■ To do
Could you copy every item below line for line, keeping each character unchanged, and leave out the pictures?

■ Data for the task
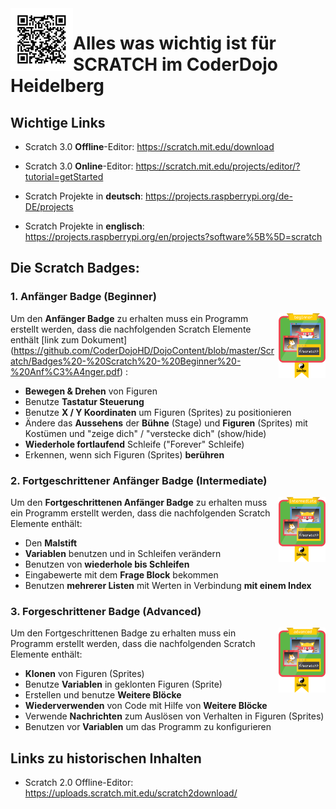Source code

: <img align="left" width="100" height="100" src="https://github.com/CoderDojoHD/DojoContent/blob/master/Scratch/CoderDojoHD-Scratch.png">

# Alles was wichtig ist für SCRATCH im CoderDojo Heidelberg

## Wichtige Links
* Scratch 3.0 **Offline**-Editor: https://scratch.mit.edu/download
* Scratch 3.0 **Online**-Editor: https://scratch.mit.edu/projects/editor/?tutorial=getStarted


* Scratch Projekte in **deutsch**: https://projects.raspberrypi.org/de-DE/projects
* Scratch Projekte in **englisch**: https://projects.raspberrypi.org/en/projects?software%5B%5D=scratch

## Die Scratch Badges:

### 1. **Anfänger Badge** (Beginner)
<img align="right" width="75" height="104" src="https://github.com/CoderDojoHD/DojoContent/blob/master/Scratch/Badge-1-Beginner.png">

Um den **Anfänger Badge** zu erhalten muss ein Programm erstellt werden, dass die nachfolgenden Scratch Elemente enthält 
[link zum Dokument] (https://github.com/CoderDojoHD/DojoContent/blob/master/Scratch/Badges%20-%20Scratch%20-%20Beginner%20-%20Anf%C3%A4nger.pdf) :


* **Bewegen & Drehen** von Figuren
* Benutze **Tastatur Steuerung**
* Benutze **X / Y Koordinaten** um Figuren (Sprites) zu positionieren
* Ändere das **Aussehens** der **Bühne** (Stage) und **Figuren** (Sprites) mit Kostümen und "zeige dich" / "verstecke dich" (show/hide)
* **Wiederhole fortlaufend** Schleife ("Forever" Schleife)
* Erkennen, wenn sich Figuren (Sprites) **berühren**


### 2. **Fortgeschrittener Anfänger** Badge (Intermediate)
<img align="right" width="75" height="104" src="https://github.com/CoderDojoHD/DojoContent/blob/master/Scratch/Badge-2-Intermediate.png">

Um den **Fortgeschrittenen Anfänger Badge** zu erhalten muss ein Programm erstellt werden, dass die nachfolgenden Scratch Elemente enthält:

* Den **Malstift**
* **Variablen** benutzen und in Schleifen verändern
* Benutzen von **wiederhole bis Schleifen**
* Eingabewerte mit dem **Frage Block** bekommen
* Benutzen **mehrerer Listen** mit Werten in Verbindung **mit einem Index**


### 3. **Forgeschrittener Badge** (Advanced) 
<img align="right" width="75" height="104" src="https://github.com/CoderDojoHD/DojoContent/blob/master/Scratch/Badge-3-Advanced.png">

Um den Fortgeschrittenen Badge zu erhalten muss ein Programm erstellt werden, dass die nachfolgenden Scratch Elemente enthält:


* **Klonen** von Figuren (Sprites)
* Benutze **Variablen** in geklonten Figuren (Sprite)
* Erstellen und benutze **Weitere Blöcke**
* **Wiederverwenden** von Code mit Hilfe von **Weitere Blöcke**
* Verwende **Nachrichten** zum Auslösen von Verhalten in Figuren (Sprites)
* Benutzen vor **Variablen** um das Programm zu konfigurieren

## Links zu historischen Inhalten
* Scratch 2.0 Offline-Editor: https://uploads.scratch.mit.edu/scratch2download/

■ Written solution
Source code

: <img align="left" width="100" height="100" src="https://github.com/CoderDojoHD/DojoContent/blob/master/Scratch/CoderDojoHD-Scratch.png">

# Alles was wichtig ist für SCRATCH im CoderDojo Heidelberg

## Wichtige Links
* Scratch 3.0 **Offline**-Editor: https://scratch.mit.edu/download
* Scratch 3.0 **Online**-Editor: https://scratch.mit.edu/projects/editor/?tutorial=getStarted


* Scratch Projekte in **deutsch**: https://projects.raspberrypi.org/de-DE/projects
* Scratch Projekte in **englisch**: https://projects.raspberrypi.org/en/projects?software%5B%5D=scratch

## Die Scratch Badges:

### 1. **Anfänger Badge** (Beginner)
<img align="right" width="75" height="104" src="https://github.com/CoderDojoHD/DojoContent/blob/master/Scratch/Badge-1-Beginner.png">

Um den **Anfänger Badge** zu erhalten muss ein Programm erstellt werden, dass die nachfolgenden Scratch Elemente enthält 
[link zum Dokument] (https://github.com/CoderDojoHD/DojoContent/blob/master/Scratch/Badges%20-%20Scratch%20-%20Beginner%20-%20Anf%C3%A4nger.pdf) :


* **Bewegen & Drehen** von Figuren
* Benutze **Tastatur Steuerung**
* Benutze **X / Y Koordinaten** um Figuren (Sprites) zu positionieren
* Ändere das **Aussehens** der **Bühne** (Stage) und **Figuren** (Sprites) mit Kostümen und "zeige dich" / "verstecke dich" (show/hide)
* **Wiederhole fortlaufend** Schleife ("Forever" Schleife)
* Erkennen, wenn sich Figuren (Sprites) **berühren**


### 2. **Fortgeschrittener Anfänger** Badge (Intermediate)
<img align="right" width="75" height="104" src="https://github.com/CoderDojoHD/DojoContent/blob/master/Scratch/Badge-2-Intermediate.png">

Um den **Fortgeschrittenen Anfänger Badge** zu erhalten muss ein Programm erstellt werden, dass die nachfolgenden Scratch Elemente enthält:

* Den **Malstift**
* **Variablen** benutzen und in Schleifen verändern
* Benutzen von **wiederhole bis Schleifen**
* Eingabewerte mit dem **Frage Block** bekommen
* Benutzen **mehrerer Listen** mit Werten in Verbindung **mit einem Index**


### 3. **Forgeschrittener Badge** (Advanced) 
<img align="right" width="75" height="104" src="https://github.com/CoderDojoHD/DojoContent/blob/master/Scratch/Badge-3-Advanced.png">

Um den Fortgeschrittenen Badge zu erhalten muss ein Programm erstellt werden, dass die nachfolgenden Scratch Elemente enthält:


* **Klonen** von Figuren (Sprites)
* Benutze **Variablen** in geklonten Figuren (Sprite)
* Erstellen und benutze **Weitere Blöcke**
* **Wiederverwenden** von Code mit Hilfe von **Weitere Blöcke**
* Verwende **Nachrichten** zum Auslösen von Verhalten in Figuren (Sprites)
* Benutzen vor **Variablen** um das Programm zu konfigurieren

## Links zu historischen Inhalten
* Scratch 2.0 Offline-Editor: https://uploads.scratch.mit.edu/scratch2download/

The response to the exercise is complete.